Segment Start: EXTRACTED DATA

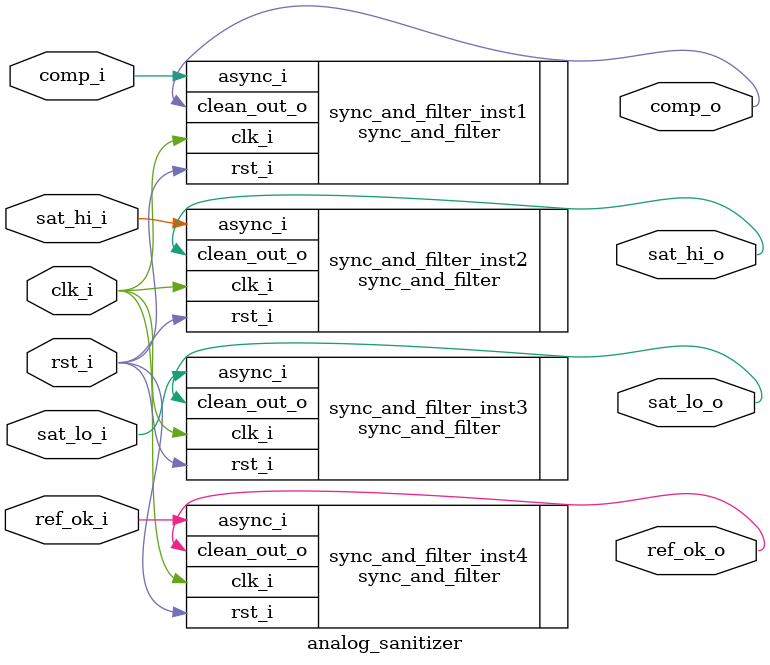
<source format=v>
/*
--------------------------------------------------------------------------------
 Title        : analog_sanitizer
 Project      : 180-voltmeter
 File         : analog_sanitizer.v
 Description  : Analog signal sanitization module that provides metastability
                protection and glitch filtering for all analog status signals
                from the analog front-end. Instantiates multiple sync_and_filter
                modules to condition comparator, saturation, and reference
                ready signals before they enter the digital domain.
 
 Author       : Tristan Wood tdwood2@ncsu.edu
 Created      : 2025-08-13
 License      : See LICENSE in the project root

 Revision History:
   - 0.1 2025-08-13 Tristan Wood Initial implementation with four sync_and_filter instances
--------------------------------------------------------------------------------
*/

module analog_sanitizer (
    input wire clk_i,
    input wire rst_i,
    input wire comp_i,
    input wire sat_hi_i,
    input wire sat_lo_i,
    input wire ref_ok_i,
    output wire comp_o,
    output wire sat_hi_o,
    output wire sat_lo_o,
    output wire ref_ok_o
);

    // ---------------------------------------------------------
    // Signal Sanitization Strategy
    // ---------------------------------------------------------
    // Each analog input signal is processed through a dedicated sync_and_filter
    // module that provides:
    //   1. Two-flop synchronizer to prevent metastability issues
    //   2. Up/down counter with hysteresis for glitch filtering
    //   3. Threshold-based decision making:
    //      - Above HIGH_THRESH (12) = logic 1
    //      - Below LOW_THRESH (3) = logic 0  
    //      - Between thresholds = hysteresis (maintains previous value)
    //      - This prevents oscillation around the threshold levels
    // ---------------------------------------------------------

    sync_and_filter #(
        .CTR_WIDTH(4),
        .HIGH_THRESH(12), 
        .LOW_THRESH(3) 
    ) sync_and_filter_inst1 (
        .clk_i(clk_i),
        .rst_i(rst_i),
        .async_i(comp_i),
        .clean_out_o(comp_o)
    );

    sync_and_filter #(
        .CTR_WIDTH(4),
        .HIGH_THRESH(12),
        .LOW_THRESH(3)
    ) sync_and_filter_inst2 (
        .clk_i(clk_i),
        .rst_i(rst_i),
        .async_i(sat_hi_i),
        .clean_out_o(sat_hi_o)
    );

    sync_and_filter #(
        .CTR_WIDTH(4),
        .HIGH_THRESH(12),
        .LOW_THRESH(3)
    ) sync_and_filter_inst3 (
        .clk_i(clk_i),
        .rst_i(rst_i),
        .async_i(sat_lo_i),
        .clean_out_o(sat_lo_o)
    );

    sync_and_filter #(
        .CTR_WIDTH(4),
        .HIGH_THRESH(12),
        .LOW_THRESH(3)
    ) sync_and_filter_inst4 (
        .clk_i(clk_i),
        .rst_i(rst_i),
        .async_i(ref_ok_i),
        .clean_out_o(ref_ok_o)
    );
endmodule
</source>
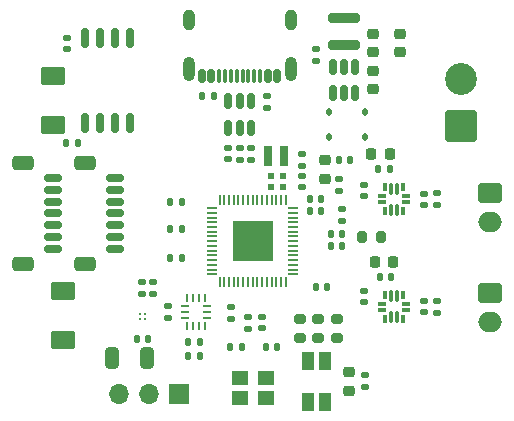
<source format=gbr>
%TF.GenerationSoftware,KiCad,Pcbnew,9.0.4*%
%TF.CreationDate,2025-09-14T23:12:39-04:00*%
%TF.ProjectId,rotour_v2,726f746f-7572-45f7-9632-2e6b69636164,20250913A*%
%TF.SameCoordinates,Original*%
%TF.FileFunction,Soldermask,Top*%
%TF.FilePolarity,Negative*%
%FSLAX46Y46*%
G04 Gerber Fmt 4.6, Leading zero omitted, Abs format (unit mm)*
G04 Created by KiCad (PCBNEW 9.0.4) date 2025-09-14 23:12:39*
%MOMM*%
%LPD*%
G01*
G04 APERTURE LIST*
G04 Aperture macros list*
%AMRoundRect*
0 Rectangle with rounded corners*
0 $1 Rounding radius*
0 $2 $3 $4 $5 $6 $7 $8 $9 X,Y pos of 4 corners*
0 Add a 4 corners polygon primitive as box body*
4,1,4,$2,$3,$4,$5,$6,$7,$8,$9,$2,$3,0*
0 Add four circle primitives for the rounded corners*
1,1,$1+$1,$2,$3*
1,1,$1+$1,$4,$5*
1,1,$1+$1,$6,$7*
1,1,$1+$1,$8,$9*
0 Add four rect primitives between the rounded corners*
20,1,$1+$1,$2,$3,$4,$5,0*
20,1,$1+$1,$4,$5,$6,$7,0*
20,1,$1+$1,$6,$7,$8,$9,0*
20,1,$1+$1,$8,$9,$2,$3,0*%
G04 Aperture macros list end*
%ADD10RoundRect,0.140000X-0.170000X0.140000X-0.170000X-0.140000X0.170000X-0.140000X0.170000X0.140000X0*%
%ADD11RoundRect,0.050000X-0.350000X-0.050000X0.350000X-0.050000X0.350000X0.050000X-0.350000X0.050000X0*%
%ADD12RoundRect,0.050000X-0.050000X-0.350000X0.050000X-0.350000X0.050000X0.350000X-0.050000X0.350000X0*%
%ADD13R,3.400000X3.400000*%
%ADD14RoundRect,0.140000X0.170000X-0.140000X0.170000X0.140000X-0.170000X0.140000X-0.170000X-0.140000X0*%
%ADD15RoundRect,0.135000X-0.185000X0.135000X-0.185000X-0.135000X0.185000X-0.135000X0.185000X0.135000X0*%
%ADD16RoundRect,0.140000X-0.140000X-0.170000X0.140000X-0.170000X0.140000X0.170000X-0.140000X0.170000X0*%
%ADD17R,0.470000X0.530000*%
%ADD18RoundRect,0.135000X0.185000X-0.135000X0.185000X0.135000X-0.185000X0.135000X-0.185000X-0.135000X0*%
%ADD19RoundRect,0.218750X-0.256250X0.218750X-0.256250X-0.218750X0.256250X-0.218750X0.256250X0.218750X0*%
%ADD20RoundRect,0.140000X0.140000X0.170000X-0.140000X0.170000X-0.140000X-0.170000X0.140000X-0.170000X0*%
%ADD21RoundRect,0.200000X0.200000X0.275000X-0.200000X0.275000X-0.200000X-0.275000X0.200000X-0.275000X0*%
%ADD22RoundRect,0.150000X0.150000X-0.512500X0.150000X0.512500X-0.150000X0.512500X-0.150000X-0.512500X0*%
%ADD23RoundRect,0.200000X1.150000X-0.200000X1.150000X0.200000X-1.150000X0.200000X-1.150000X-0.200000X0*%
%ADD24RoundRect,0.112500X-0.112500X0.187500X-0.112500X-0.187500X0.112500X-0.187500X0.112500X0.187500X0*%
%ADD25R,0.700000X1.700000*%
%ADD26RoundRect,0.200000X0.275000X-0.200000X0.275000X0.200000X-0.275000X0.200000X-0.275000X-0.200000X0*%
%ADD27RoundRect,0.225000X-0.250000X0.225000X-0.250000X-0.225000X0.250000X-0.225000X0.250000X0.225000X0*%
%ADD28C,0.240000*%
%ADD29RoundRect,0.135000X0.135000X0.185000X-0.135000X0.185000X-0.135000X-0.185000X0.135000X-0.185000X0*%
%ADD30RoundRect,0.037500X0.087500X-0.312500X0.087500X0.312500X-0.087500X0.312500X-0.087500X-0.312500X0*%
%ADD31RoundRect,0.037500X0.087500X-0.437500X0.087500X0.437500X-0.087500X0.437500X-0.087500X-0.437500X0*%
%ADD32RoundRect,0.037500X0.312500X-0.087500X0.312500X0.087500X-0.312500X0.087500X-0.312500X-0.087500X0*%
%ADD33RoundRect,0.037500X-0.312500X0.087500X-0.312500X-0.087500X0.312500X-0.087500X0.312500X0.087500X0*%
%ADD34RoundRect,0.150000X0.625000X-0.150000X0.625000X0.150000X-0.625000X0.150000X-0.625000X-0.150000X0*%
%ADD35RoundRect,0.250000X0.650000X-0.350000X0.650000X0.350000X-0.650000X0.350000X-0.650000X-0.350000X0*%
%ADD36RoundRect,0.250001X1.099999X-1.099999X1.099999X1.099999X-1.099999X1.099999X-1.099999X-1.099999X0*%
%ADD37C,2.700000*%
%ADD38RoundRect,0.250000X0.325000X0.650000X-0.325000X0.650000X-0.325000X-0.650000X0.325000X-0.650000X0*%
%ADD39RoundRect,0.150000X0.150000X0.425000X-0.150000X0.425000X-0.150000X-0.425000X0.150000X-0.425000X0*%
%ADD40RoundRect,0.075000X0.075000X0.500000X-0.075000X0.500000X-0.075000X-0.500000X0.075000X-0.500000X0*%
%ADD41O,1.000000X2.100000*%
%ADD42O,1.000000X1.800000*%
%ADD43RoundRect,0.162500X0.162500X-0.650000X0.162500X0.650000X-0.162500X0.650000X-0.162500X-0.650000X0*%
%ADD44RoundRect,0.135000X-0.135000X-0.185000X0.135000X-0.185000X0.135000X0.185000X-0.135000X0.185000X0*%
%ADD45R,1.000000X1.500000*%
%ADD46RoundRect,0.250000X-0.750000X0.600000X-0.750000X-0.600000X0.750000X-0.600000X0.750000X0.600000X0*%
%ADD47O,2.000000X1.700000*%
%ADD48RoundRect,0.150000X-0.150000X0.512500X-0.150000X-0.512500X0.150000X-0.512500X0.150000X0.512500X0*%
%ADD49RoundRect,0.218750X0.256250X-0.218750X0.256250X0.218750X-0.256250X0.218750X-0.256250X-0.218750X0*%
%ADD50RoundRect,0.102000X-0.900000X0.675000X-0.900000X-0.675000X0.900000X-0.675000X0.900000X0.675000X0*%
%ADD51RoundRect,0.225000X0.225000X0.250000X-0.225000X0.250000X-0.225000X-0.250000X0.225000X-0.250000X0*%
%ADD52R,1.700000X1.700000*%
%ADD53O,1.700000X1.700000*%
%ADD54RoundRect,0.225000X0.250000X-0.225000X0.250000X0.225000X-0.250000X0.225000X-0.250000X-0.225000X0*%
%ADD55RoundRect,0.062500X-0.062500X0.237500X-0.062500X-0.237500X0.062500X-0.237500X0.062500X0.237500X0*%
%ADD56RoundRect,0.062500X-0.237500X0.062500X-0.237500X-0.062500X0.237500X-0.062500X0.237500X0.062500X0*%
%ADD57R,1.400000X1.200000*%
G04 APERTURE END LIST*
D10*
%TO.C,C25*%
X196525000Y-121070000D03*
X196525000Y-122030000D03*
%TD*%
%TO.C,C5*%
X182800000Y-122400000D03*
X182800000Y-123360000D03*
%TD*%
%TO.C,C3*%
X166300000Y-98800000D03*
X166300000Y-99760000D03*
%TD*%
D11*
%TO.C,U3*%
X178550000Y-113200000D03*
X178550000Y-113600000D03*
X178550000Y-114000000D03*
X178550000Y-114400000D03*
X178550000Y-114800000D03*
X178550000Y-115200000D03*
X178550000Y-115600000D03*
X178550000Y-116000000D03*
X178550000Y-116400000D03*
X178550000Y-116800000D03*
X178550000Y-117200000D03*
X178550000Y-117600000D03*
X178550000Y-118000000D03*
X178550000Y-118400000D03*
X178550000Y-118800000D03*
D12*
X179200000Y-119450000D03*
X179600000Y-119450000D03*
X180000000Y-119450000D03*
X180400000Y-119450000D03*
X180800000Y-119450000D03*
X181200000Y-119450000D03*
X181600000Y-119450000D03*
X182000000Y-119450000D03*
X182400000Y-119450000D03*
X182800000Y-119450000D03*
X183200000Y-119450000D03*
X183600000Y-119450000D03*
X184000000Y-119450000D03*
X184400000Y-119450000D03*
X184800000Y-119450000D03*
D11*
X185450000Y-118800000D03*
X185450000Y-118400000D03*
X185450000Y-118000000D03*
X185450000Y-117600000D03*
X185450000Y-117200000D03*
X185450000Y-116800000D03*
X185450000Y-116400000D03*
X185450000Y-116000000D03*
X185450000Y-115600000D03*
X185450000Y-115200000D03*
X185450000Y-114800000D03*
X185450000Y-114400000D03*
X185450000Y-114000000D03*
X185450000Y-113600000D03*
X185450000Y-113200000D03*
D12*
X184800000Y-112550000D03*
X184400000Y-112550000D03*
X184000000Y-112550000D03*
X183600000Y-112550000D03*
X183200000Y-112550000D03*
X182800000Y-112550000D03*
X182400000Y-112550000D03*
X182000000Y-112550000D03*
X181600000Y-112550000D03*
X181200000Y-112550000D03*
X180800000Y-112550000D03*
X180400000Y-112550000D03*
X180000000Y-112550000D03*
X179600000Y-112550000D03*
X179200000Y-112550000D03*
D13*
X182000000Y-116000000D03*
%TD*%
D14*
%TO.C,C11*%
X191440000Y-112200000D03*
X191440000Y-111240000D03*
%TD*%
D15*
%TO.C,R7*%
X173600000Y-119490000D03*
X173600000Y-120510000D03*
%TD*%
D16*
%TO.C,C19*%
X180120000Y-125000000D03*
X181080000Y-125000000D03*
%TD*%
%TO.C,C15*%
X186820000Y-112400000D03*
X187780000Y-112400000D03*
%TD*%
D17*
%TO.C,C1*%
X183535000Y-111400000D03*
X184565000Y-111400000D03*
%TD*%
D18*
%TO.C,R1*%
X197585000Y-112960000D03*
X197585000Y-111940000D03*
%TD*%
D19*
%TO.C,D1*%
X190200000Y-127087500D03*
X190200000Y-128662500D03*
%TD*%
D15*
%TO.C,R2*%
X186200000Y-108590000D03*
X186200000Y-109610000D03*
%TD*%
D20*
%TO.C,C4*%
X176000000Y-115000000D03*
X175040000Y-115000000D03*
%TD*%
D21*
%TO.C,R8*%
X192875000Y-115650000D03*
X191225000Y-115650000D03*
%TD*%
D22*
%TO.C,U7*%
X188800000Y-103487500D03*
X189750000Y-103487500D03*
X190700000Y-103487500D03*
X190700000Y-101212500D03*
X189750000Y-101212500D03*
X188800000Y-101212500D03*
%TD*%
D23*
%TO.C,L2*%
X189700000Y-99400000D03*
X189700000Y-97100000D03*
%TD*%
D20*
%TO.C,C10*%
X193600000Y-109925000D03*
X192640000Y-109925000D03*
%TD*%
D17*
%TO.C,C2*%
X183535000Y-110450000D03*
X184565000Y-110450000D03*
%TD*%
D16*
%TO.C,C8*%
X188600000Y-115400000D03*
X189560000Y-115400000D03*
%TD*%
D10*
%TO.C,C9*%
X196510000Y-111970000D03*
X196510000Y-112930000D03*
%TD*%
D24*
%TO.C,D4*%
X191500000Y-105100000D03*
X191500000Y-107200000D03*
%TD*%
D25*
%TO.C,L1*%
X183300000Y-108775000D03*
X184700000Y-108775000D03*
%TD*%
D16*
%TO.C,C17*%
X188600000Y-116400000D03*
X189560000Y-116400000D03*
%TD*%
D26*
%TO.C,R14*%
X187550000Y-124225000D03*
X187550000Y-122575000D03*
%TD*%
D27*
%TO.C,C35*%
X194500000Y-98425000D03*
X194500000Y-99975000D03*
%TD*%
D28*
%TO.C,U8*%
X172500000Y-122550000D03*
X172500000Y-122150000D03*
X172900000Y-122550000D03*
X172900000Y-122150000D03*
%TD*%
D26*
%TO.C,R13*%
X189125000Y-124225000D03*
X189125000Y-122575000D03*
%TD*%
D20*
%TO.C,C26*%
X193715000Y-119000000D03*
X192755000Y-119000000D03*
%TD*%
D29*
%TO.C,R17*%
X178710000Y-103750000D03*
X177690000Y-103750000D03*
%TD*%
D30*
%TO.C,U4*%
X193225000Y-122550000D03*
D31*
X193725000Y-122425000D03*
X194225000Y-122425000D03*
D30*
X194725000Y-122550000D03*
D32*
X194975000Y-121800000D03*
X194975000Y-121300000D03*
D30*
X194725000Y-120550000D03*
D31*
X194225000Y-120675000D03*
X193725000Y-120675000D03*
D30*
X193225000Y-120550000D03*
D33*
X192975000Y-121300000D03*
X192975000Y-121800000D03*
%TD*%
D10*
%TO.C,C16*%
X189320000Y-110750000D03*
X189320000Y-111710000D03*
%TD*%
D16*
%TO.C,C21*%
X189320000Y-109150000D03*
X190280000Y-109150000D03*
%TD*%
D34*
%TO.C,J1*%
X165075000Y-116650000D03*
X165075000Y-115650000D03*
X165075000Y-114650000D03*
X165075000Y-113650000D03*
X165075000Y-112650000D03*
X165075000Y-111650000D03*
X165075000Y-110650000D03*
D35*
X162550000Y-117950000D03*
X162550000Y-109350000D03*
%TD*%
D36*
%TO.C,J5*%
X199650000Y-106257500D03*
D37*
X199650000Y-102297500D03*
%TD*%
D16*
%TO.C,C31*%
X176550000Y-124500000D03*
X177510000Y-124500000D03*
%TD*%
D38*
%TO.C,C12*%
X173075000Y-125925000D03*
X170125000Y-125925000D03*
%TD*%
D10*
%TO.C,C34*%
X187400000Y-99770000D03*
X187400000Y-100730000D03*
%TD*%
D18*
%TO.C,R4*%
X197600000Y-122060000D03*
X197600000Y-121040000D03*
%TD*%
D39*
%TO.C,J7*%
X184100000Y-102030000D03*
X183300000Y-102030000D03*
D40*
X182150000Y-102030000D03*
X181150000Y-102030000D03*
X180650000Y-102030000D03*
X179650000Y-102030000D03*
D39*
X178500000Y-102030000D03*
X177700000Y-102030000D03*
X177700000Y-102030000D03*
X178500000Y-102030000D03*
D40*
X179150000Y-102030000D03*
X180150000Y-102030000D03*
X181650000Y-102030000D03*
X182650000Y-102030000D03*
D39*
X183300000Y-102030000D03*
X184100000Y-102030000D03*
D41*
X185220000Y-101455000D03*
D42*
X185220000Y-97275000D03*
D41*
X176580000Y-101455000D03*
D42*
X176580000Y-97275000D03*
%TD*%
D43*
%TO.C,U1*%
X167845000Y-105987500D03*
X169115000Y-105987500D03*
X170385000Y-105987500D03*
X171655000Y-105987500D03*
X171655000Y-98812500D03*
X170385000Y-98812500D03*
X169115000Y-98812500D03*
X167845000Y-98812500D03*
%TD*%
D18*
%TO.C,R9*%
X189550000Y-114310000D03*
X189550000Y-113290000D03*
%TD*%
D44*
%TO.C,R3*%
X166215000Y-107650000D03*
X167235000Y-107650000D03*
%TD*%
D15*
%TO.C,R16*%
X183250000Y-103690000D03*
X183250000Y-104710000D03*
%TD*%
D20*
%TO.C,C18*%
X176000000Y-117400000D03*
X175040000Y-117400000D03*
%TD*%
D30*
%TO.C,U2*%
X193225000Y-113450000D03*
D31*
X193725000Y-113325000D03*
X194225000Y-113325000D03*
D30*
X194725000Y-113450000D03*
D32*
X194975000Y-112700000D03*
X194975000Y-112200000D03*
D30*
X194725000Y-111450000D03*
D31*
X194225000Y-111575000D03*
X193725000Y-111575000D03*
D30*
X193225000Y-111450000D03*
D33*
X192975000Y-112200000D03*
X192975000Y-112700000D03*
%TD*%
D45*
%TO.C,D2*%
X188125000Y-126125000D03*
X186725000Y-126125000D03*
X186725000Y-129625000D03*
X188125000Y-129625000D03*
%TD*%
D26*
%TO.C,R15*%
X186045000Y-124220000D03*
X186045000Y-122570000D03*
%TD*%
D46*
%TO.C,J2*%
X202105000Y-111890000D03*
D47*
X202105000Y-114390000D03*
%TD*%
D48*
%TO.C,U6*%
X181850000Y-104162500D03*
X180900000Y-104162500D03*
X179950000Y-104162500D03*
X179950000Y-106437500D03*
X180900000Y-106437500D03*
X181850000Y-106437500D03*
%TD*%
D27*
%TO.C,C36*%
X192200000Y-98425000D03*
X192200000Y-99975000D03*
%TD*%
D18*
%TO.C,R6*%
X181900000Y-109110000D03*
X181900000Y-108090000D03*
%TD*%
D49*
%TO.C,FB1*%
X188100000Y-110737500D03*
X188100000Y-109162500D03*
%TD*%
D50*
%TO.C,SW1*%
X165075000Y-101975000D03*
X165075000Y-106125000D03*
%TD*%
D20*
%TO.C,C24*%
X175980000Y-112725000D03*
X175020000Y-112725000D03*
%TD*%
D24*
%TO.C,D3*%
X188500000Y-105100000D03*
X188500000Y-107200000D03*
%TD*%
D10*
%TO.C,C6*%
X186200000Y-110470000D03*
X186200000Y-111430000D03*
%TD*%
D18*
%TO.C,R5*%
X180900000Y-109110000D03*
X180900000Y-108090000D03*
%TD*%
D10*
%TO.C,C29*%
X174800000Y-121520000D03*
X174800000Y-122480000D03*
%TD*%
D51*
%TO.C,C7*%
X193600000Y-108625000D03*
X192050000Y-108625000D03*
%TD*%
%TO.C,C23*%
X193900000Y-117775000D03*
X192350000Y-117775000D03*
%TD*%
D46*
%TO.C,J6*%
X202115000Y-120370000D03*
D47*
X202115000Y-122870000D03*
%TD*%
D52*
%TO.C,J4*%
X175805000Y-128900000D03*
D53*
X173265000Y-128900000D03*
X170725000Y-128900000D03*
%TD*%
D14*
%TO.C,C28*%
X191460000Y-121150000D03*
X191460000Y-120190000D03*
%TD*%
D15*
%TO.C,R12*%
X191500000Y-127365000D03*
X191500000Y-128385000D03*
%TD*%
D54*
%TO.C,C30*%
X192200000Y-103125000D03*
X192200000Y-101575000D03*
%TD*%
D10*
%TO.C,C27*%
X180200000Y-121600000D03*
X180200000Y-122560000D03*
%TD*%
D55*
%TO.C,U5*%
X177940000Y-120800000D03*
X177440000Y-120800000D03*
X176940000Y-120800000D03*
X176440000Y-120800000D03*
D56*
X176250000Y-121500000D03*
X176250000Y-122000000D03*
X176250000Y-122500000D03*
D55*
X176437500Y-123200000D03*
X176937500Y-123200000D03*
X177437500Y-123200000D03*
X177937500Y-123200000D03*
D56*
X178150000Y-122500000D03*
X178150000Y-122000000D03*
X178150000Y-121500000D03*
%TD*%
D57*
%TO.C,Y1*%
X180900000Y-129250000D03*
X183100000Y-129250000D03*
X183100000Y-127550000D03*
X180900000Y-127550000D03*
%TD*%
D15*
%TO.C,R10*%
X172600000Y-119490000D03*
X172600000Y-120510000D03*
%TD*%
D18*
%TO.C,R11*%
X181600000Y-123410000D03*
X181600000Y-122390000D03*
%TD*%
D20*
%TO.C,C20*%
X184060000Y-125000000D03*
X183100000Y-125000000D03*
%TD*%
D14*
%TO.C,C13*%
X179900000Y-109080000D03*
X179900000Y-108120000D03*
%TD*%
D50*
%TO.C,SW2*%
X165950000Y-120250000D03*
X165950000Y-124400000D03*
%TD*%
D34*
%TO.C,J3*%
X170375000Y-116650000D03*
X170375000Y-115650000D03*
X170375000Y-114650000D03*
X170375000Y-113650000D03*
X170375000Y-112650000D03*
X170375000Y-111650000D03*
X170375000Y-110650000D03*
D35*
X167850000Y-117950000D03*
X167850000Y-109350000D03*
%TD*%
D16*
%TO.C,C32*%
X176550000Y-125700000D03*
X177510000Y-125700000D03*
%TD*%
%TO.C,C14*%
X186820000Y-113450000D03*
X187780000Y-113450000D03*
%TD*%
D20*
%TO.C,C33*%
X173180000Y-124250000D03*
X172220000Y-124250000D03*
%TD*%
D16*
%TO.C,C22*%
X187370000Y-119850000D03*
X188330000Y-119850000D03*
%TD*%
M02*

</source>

Segment End: EXTRACTED DATA

Output the lines above exactly, but only those between the line holding "X193725000Y-122425000D03*" and the line holding "X165075000Y-116650000D03*", inclusive.

### OUTPUT
X193725000Y-122425000D03*
X194225000Y-122425000D03*
D30*
X194725000Y-122550000D03*
D32*
X194975000Y-121800000D03*
X194975000Y-121300000D03*
D30*
X194725000Y-120550000D03*
D31*
X194225000Y-120675000D03*
X193725000Y-120675000D03*
D30*
X193225000Y-120550000D03*
D33*
X192975000Y-121300000D03*
X192975000Y-121800000D03*
%TD*%
D10*
%TO.C,C16*%
X189320000Y-110750000D03*
X189320000Y-111710000D03*
%TD*%
D16*
%TO.C,C21*%
X189320000Y-109150000D03*
X190280000Y-109150000D03*
%TD*%
D34*
%TO.C,J1*%
X165075000Y-116650000D03*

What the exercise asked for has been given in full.